En el mundo de Cervantes faltan oficialmente dos tercios de la población, los moros y los judíos, exilados en 1492 de la península. Sólo a los conversos se les ha permitido quedarse en España como cristianos nuevos. En tal mundo, la apariencia vale más que la sustancia, la percepción más que la existencia. Para espiar detrás de las máscaras, la Iglesia católica emplea la Inquisición, establecida en Castilla en 1478 a pedido de los Reyes Católicos. El Al-Ándalus, bien que mal, había sido gobernado bajo la ley coránica de tolerancia. “Si tu Señor lo hubiese deseado, toda la gente de la tierra hubiese creído en Él. ¿Cómo osas forzarlos a tener fe?” (Corán, X: 99). Pero después de la expulsión, todos los súbditos caen bajo sospecha. Temiendo ser denunciados, los amigos desconfían de los amigos, los vecinos ya no se reconocen. Ya que el prejuicio, para sobrevivir, debe evitar toda complejidad, la multiplicidad de los pueblos árabes fue reducida al término “moro”. Los moros, por lo tanto, exilados recientes o antiguos, perseverando en sus creencias o conversos, son el enemigo, la definición de todo aquello que no es un cristiano viejo.

¿Por qué daría un escritor como Cervantes la paternidad de su obra a otro –y no a cualquier otro, sino a un representante de esa gente exiliada, personas que son ahora habitantes de su “otra costa”, ciudadanos de Cartago frente a su Roma, salvajes que, en la imaginación popular, son los que se vengan de los cristianos saqueando las ciudades portuarias y asaltando los barcos españoles, como esos piratas argelinos que lo mantuvieron cautivo durante cinco largos años–?

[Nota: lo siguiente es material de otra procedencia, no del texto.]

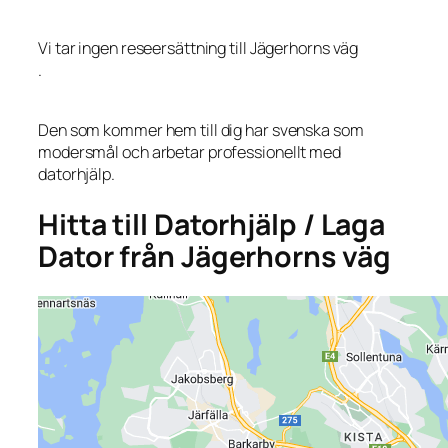
Vi tar ingen reseersättning till Jägerhorns väg
.
Den som kommer hem till dig har svenska som
modersmål och arbetar professionellt med
datorhjälp.
Hitta till Datorhjälp / Laga
Dator från Jägerhorns väg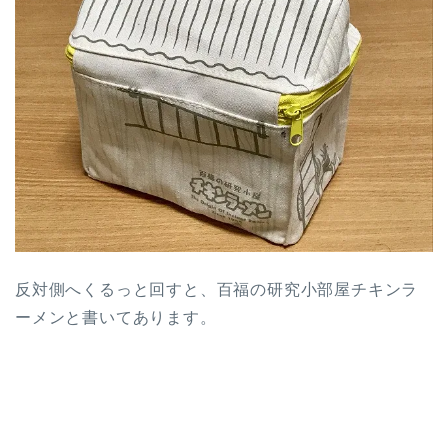
反対側へくるっと回すと、百福の研究小部屋チキンラ
ーメンと書いてあります。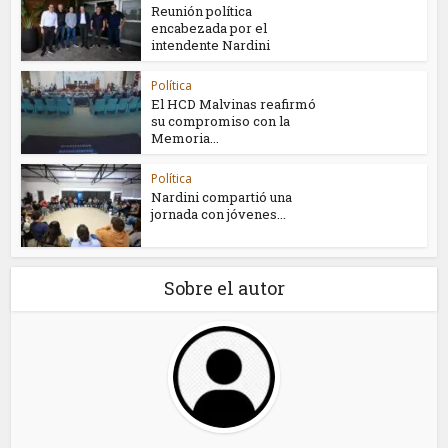
Reunión política
encabezada por el
intendente Nardini
Política
El HCD Malvinas reafirmó
su compromiso con la
Memoria...
Política
Nardini compartió una
jornada con jóvenes...
Sobre el autor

Varias consideraciones son posibles.

Las circunstancias del cautiverio de Cervantes han preocupado a los historiadores desde los inicios de la fama del autor, y fueron descritas en forma de ficción por Cervantes mismo en varias de sus obras, en El trato de Argel y Los baños de Argel, y sobre todo en el episodio del cautivo en la primera parte del Quijote. Los hechos que conocemos son los siguientes: En 1575, a los 28 años, Cervantes es capturado por piratas argelinos y encerrado en las cárceles de Argel, a la espera de un rescate. Lleva consigo cartas firmadas por personajes importantes y los piratas piensan que el prisionero puede tener buen precio. Cuatro veces trata Cervantes de escapar y cuatro veces es atrapado y perdonado, lo cual parece inexplicable si se considera que tales intentos eran castigados con torturas y a menudo con la muerte. En 1580 es liberado gracias a la intervención de los Trinitarios.